Orbital characteristics
- Semi-major axis: 1.489±0.049 AU
- Eccentricity: 0.04±0.01
- Orbital period (sidereal): 1928±20 d
- Inclination: 133±1
- Longitude of ascending node: 331±1
- Longitude of periastron: −4±4
- Time of periastron: 2456202±21
- Semi-amplitude: 1.1±0.2
- Star: Proxima Centauri

Physical characteristics
- Mass: 7±1 M_{🜨}
- Temperature: 39 K (−234.2 °C; −389.5 °F)

= Proxima Centauri c =

Exoplanet candidate orbiting Proxima Centauri

Proxima Centauri c (also called Proxima c or Alpha Centauri Cc) is a disputed exoplanet candidate, proposed to be orbiting the red dwarf star Proxima Centauri, which is the closest star to the Sun and part of a triple star system. It is located approximately 4.2 ly from Earth in the constellation of Centaurus. If Proxima c exists, this would make it, along with Proxima b and Proxima d, the closest known exoplanets to the Solar System.

== Characteristics ==
As originally proposed, Proxima Centauri c would be a super-Earth or mini-Neptune about 7 times as massive as Earth, (Note: Mass estimates range from the original minimum mass of 5.8±1.9 Earth mass, to 18±5 Earth mass.) orbiting at roughly 1.49 AU every 1928 days.
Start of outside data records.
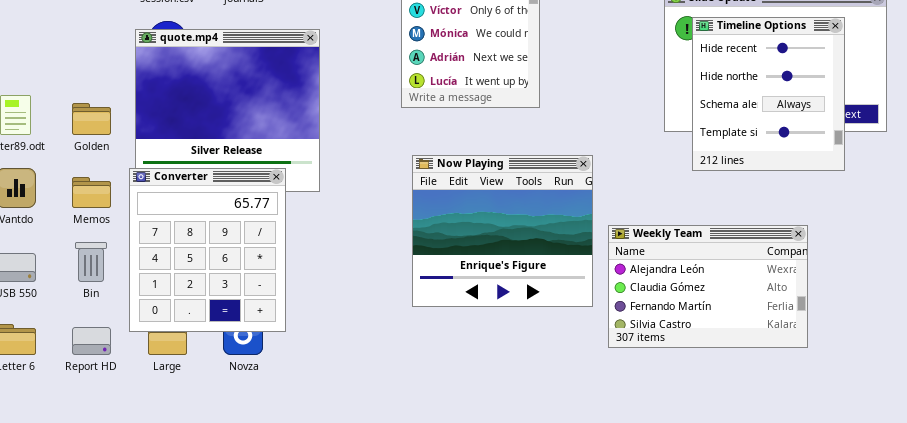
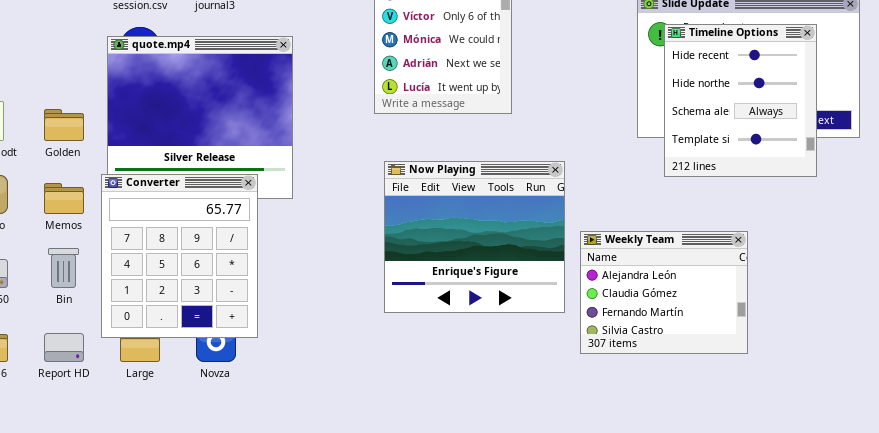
Weekly Team: [608,225,808,348] -> [580,231,748,354], resized

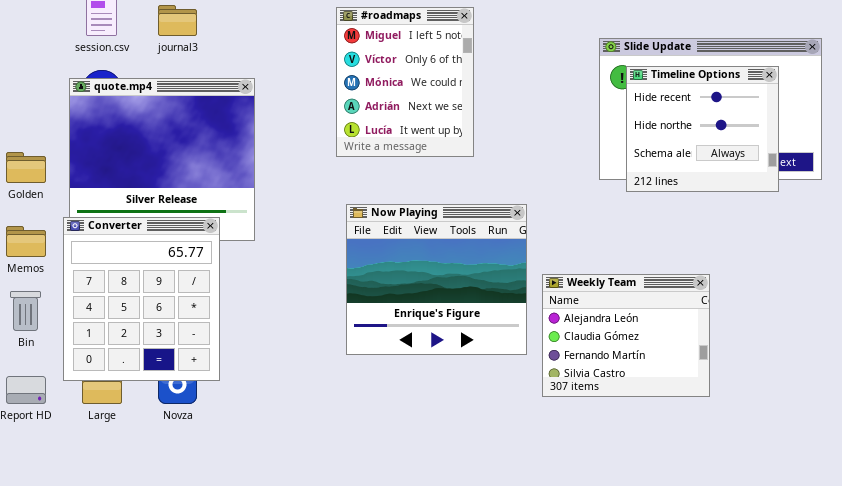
Timeline Options: [664,24,817,177] -> [626,66,779,192], resized

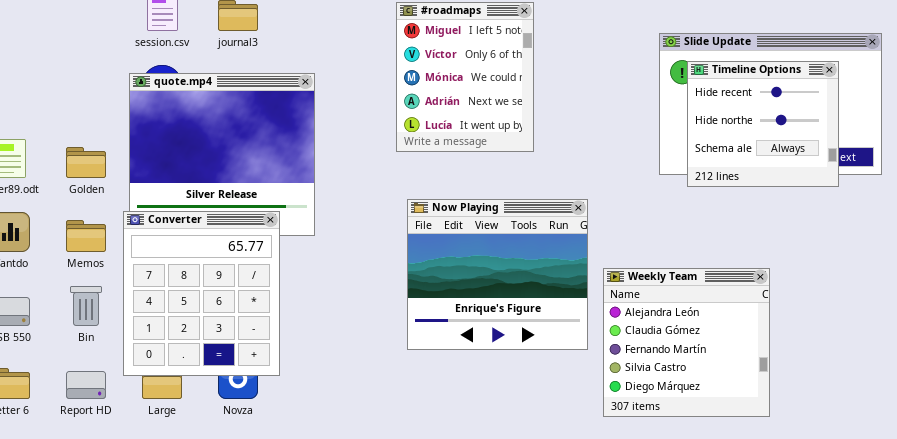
Weekly Team: [542,274,710,397] -> [603,268,770,417], resized

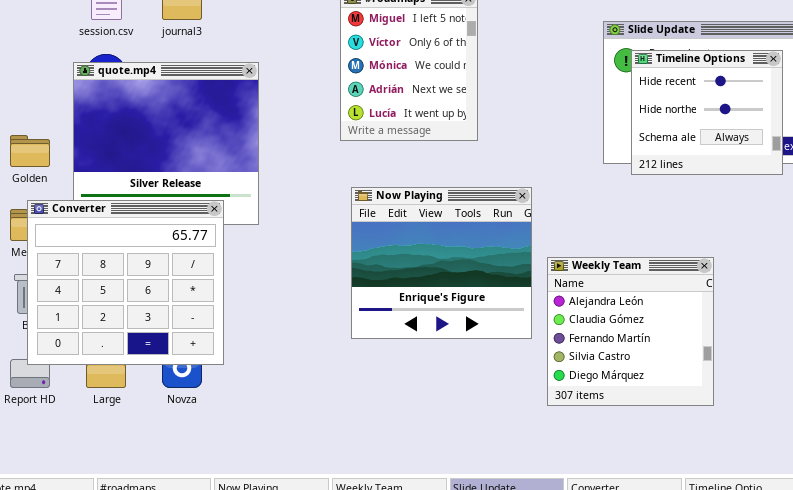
Converter: [123,211,280,376] -> [27,200,224,365], resized

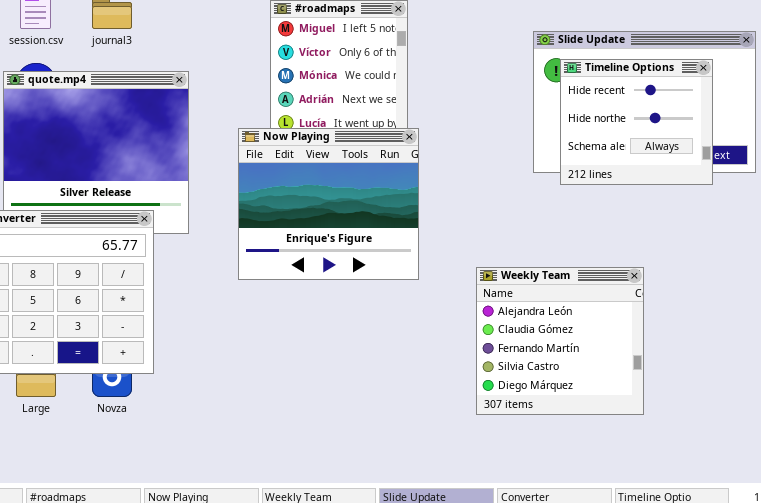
Now Playing: [351,187,532,339] -> [238,128,419,280], moved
Due to its large mass and its distance from Proxima Centauri, the exoplanet would be uninhabitable and too cold for liquid water to exist on the surface, with an equilibrium temperature of approximately 39 K. According to a 2025 study, the originally proposed planet most likely does not exist, but there may be a smaller planet with a similar orbit.

The planet does not transit its parent star from the point of view of an Earth-based observer.

== Discovery ==
The planet candidate was first reported by Italian astrophysicist Mario Damasso and his colleagues in April 2019. Damasso's team had noticed minor movements of Proxima Centauri in the radial velocity data from the European Southern Observatory (ESO) HARPS instrument, analyzed earlier by Ukrainian astrophysicist Yakiv Pavlenko and his colleagues at the Instituto de Astrofísica de Canarias, indicating a possible second planet orbiting Proxima Centauri. The discovery was published on 15 January 2020.

Subsequent studies in 2020 also found evidence for Proxima c via astrometry, including Hubble data from c. 1995, allowing its inclination and true mass to be determined. Also in June 2020, a possible directly imaged counterpart of Proxima c was detected in the infrared with SPHERE, but the authors admit that they "did not obtain a clear detection". If their candidate source is in fact Proxima Centauri c, it is too bright for a planet of its mass and age, implying that the planet may have a ring system with a radius of around 5 . At the time, the multiple lines of evidence appeared to confirm the planet.

However, a 2022 study questioned the planetary nature of the observed radial velocity signal corresponding to Proxima c, whose detection could not be recreated, attributing it to systematic effects. As of 2025, evidence for Proxima c remains inconclusive; observations with the NIRPS spectrograph were unable to confirm it, but found hints of a lower-amplitude signal, different from the originally proposed planet, with a similar period. Another 2025 study, reanalyzing Hubble and Gaia astrometry, estimated a mass of 3.4±5.2 Earth mass for Proxima c, assuming a circular, face-on orbit. This is broadly consistent with previous estimates, but also consistent with a non-detection.